__TASK BRIEF__.
Search the material for the word "Right" and copy each line that holds it.

__DATA EXCERPTS__.
-- Opening Marker --
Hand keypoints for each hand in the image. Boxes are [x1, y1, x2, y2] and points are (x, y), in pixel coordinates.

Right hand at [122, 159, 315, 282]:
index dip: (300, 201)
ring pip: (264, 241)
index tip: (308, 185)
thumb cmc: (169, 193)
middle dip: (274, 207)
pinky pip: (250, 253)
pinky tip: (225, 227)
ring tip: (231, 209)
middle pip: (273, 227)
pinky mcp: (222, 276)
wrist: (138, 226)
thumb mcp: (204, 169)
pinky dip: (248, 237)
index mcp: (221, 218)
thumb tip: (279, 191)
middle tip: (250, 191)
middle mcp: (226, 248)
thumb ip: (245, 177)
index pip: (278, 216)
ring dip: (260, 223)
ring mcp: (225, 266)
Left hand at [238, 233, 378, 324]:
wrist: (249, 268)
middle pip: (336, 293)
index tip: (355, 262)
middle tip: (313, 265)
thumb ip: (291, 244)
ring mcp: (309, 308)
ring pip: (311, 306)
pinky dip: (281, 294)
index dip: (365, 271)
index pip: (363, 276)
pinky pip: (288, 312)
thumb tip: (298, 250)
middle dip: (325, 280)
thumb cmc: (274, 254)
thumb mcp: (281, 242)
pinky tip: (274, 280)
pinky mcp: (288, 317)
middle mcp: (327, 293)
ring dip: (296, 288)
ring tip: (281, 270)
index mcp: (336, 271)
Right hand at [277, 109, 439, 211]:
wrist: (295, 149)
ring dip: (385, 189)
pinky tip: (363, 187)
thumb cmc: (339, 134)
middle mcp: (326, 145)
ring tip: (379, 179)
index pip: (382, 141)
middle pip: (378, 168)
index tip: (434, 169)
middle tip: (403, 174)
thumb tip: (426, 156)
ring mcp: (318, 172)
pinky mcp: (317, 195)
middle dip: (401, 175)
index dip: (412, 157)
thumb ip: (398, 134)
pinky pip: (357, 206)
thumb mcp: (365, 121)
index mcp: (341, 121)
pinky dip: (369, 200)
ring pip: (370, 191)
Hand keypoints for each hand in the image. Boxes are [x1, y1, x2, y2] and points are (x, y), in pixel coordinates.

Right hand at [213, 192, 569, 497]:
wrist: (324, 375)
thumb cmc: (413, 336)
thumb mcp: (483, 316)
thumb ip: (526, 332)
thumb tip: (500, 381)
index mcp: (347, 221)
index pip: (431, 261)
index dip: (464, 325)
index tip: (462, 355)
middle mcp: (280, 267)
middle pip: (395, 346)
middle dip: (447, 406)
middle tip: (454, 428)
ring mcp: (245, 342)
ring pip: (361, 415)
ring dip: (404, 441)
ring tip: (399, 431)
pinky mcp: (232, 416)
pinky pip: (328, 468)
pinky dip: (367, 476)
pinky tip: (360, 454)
-- Closing Marker --
__SOLUTION TO THE EXERCISE__.
Right hand at [122, 159, 315, 282]:
Right hand at [277, 109, 439, 211]:
Right hand at [213, 192, 569, 497]:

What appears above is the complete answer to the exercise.